→ Input

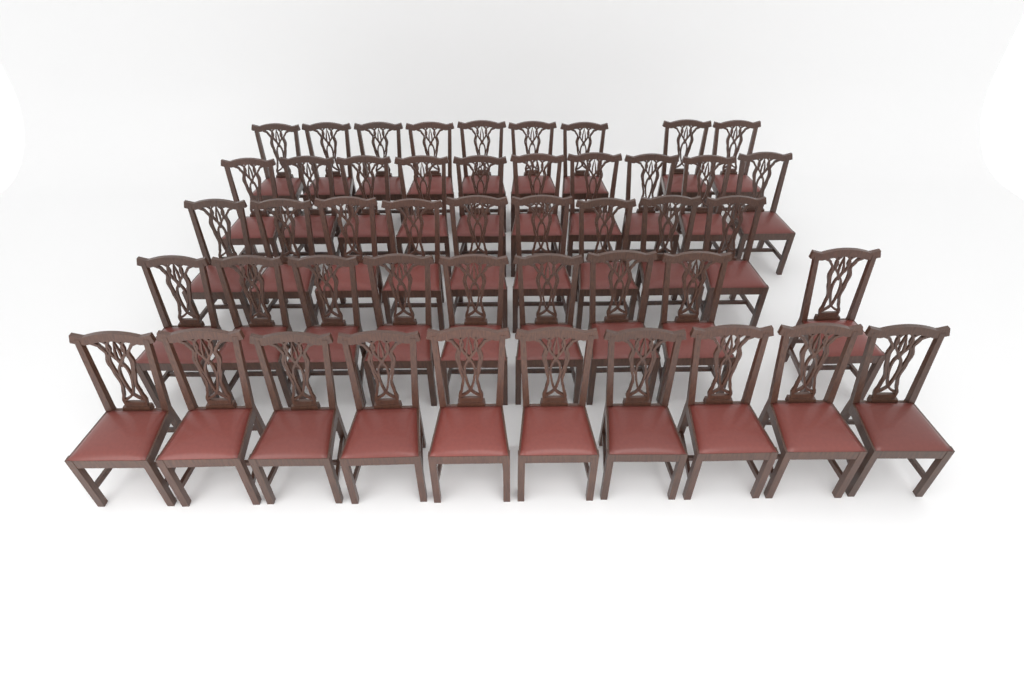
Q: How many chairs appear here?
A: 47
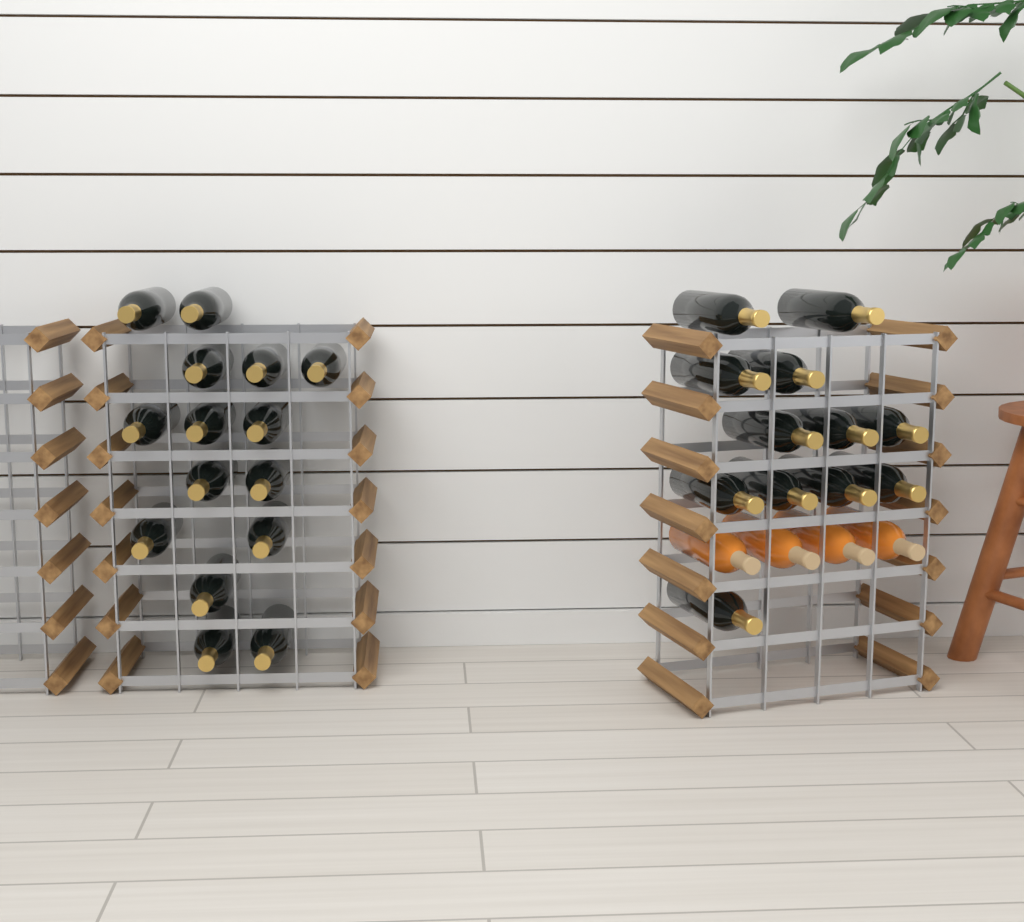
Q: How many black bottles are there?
* * *
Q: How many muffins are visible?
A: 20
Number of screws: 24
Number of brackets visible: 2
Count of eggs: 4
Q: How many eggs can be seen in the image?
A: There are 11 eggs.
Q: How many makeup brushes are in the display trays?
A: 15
...
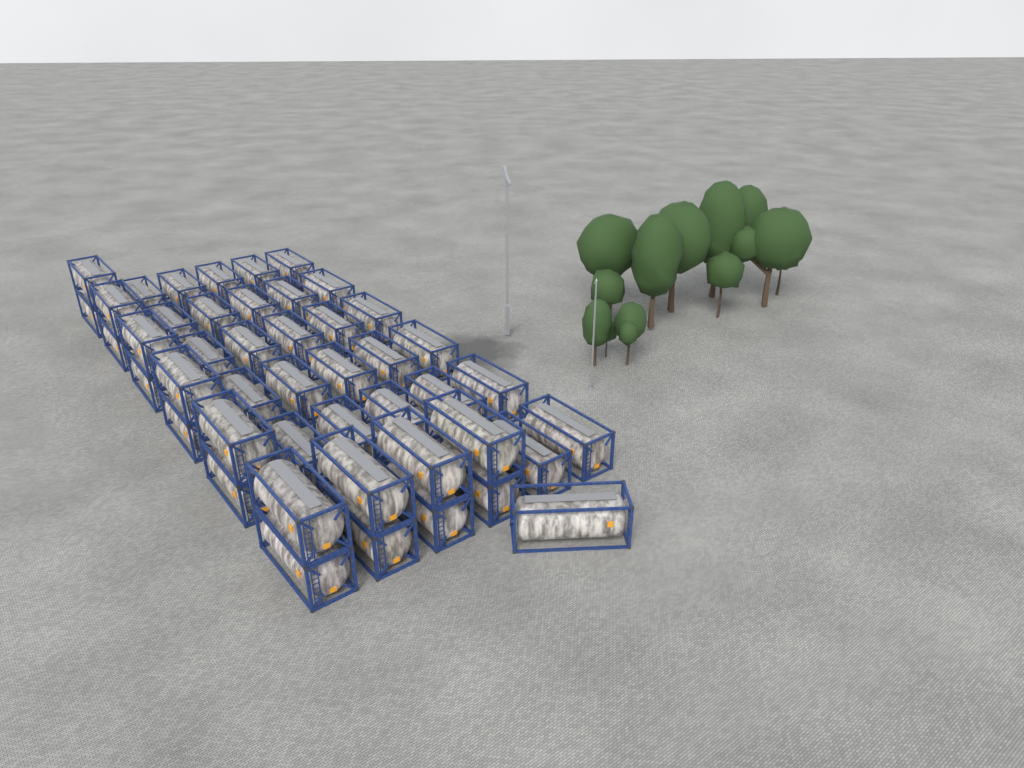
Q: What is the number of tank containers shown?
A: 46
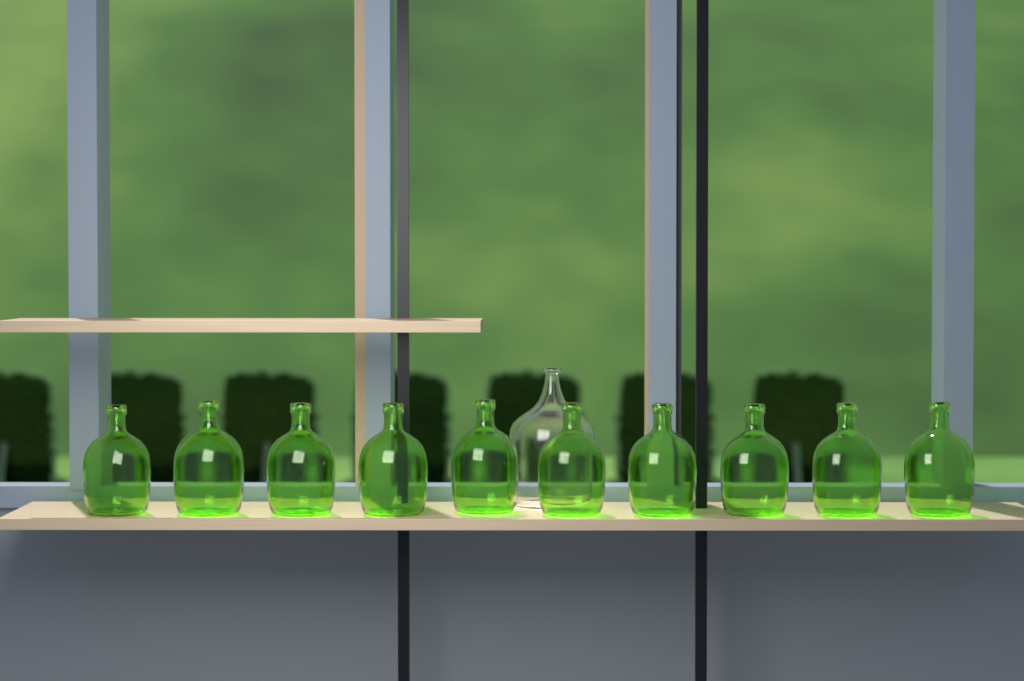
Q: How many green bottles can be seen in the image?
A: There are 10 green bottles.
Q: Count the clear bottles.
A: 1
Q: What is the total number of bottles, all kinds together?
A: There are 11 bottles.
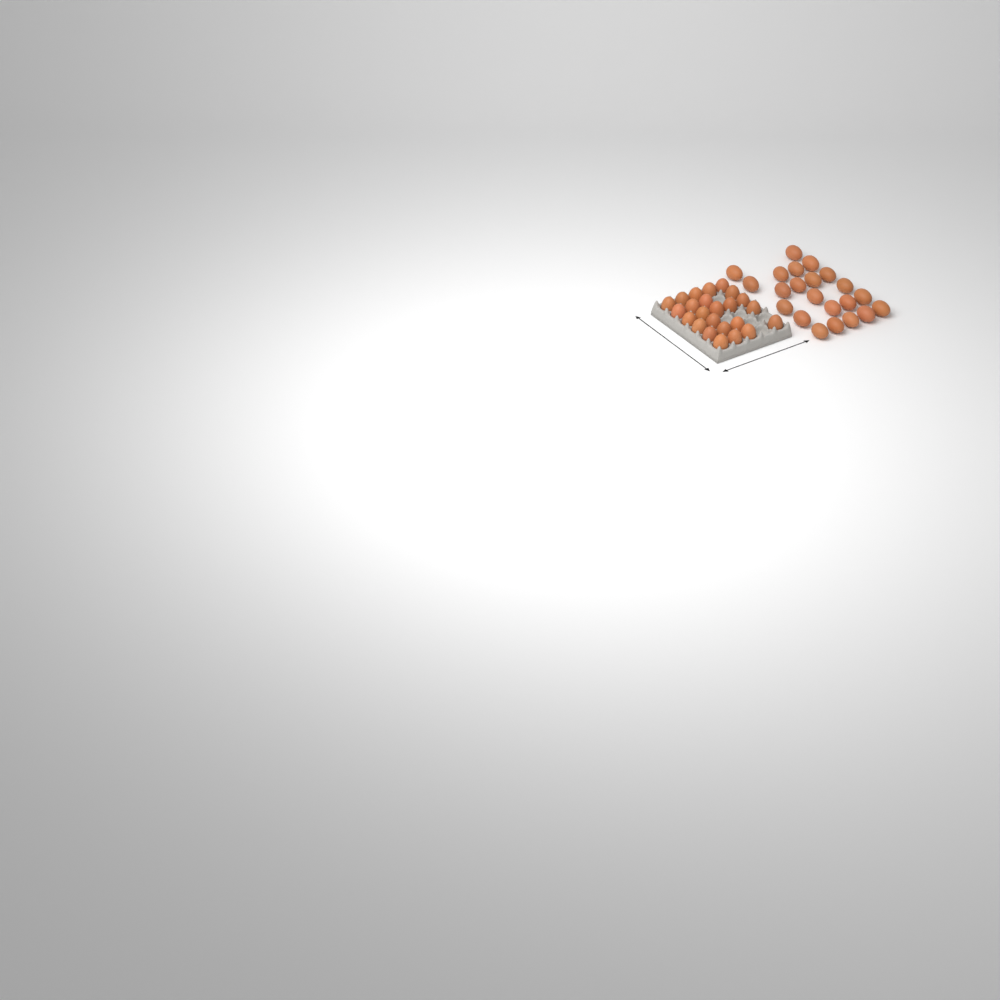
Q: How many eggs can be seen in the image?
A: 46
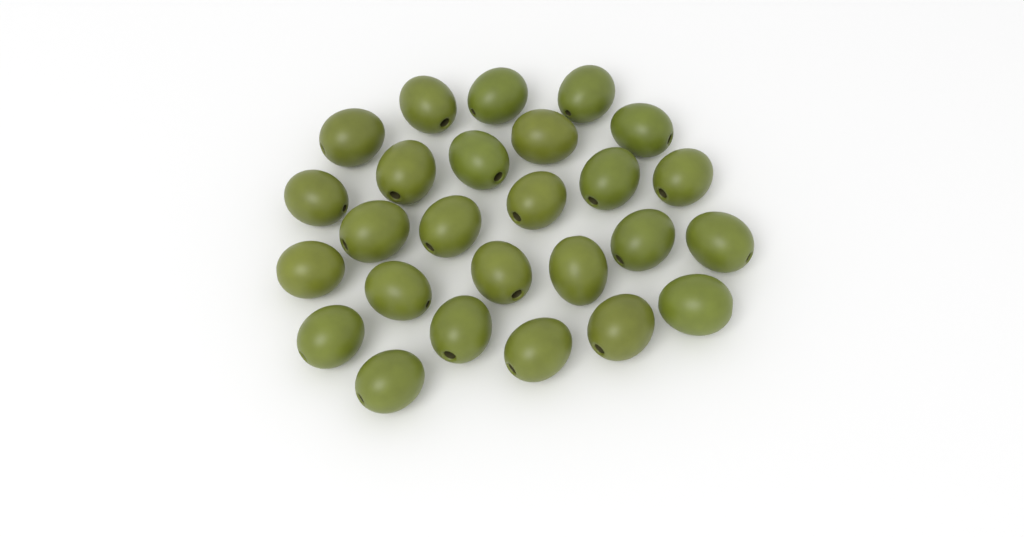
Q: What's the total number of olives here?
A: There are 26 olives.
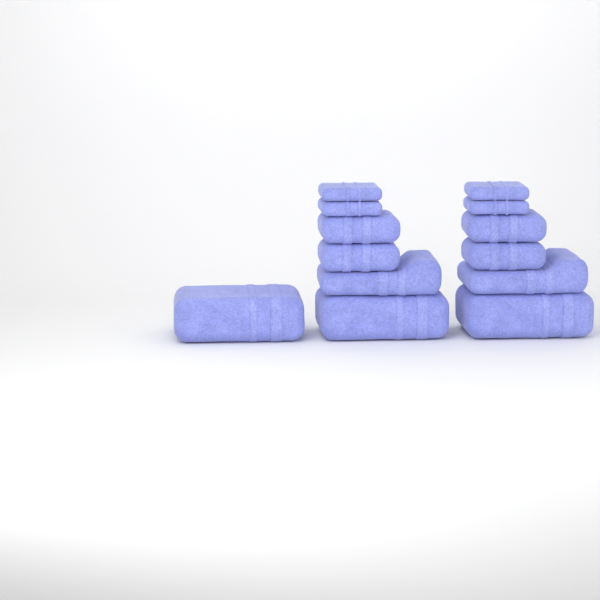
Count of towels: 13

→ Objective
Update the lines beginning at the line that has "Q: How many chairs appear here?" and stopping after the line that has "Q: How many black bottles are there?", changing "black" to "brown" and keeping everything else the same. Leave the pictures out of your answer.

→ Response to this exercise
Q: How many chairs appear here?
A: 47
Q: How many brown bottles are there?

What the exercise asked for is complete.